Review: The Night Travelers by Armando Lucas Correa

By Irene Pearcey

Armando Lucas Correa in his latest novel THE NIGHT TRAVELRS takes the reader on a journey through
some of the 20th centuries most turbulent times following the lives of four generations of women, Ally,
Lilith, Nadine and Luna. The journey begins in Berlin, 1931.

“It’s a Rhineland bastard. You’ve brought a mischling into the world. This girl isn’t German, she’s Black.”
Ally had just given birth to her daughter, Lilith. Her father, Marcus, was a Black jazz musician and would
“disappear” before Lilith’s third birthday and so began Ally’s solitary journey through Nazi Germany and
Hitlers “racial hygiene” program that would become the law of the land in 1933. Ally and Lilith spent
their days within the walls of their apartment, venturing to the streets and the parks only in the dark. Al
“By night, we’re all the same color”.
As Hitler’s eugenics policy finds firm footing in Germany, Ally knows that Lilith’s future will depend on
her ability to send Lilith away.
In May of 1939 Ally put Lilith in the hands of her neighbors Albert and Beatrice Herzog and watched as
her daughter boarded the Saint Louis bound for Cuba.
December 1948 Veradero, Cuba
Lilith, now seventeen, has fallen in love with Martin and Martin trains as a pilot to support the now
disposed Cuban leader El Hombre, (Batista) who lives in Daytona Beach. In the 1948 elections El
Hombre was elected as senator in absentia and returns to Cuba. The war that had raged for years in
Europe has finally ended but another more localized conflict was just beginning on the once beautiful
and prosperous Cuban island.
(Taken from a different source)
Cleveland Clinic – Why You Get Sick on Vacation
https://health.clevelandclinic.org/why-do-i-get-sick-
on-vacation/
In the ensuing years political unrest creates an environment in Havana
that will forever change the island and the life Lilith and Martin had once envisioned. On New Years Eve
1957, the first day of their long-awaited honeymoon an explosion rocks the Tropicana cabaret club and
shouts of “Down with Batista!”. As their chauffeur escorts them to safety and their car Martin holds
Lilith’s hand. “This country is going down in flames.”
Havana, Cuba 1962
Four years after her husband’s arrest as a supporter of Batista, Martin is executed. As social and
political unrest consumes her adopted island home Lilith knows the only chance for her 3 year-old
daughter is to send Nadine away. With the help of Catholic nuns Lilith smuggles Nadine out of Cuba.
Lilith remains, finally understanding the decision her own mother had been forced to make years earlier.
New York 1975
Thirteen year old Nadine had never wondered about her past. She remembered little of her mother
and the island where she was born. She knew her grandmother had been German poet but knew little
else of her family history. She had wanted for nothing. Her life with Irma and Jordan Taylor was
peaceful until the night a journalist showed up at their front door in search of Irma Brauns. Shortly after
that visit Irma Brauns was arrested by the German government and charged with Nazi war crimes.
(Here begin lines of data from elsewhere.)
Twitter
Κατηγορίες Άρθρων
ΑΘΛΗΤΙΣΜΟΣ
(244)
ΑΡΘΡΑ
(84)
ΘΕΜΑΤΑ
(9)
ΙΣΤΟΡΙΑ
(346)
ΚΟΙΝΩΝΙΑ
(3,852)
Jordan and Nadine left their Queens home, headed for Dusseldorf to support his wife as she faced
charges of crimes against humanity. Nadine forgot her New York life and went about rebuilding a new
life in Germany. She finished school, enrolled in university in Berlin. It was there she met Anton Paulus
and began a search for her grandmother Ally Keller.

Bochum-Linden, Germany 1996
After the birth of her daughter, Luna, Nadine “promised herself she would open her eyes and
reconstruct her history” from broken fragments. She followed a trail opened to her by Professor
Galland who was researching the German poet Ally Keller.
When the Berlin wall came down in 1989 Professor Galland had unlimited access to university archives.
With his help Nadine and Luna began to reconstruct the history of her grandmother Ally Keller, the Black
musician Marcus, Bruno Bormann and Franz Bouhler the man who had saved Lilith.
A journey that began in Germany in 1931 finds an ending in Germany in 2015. The pieces of a turbulent
life, a family history hidden in forgotten papers will at last bring closure, understanding and peace for
four generations of women if not for the world at large.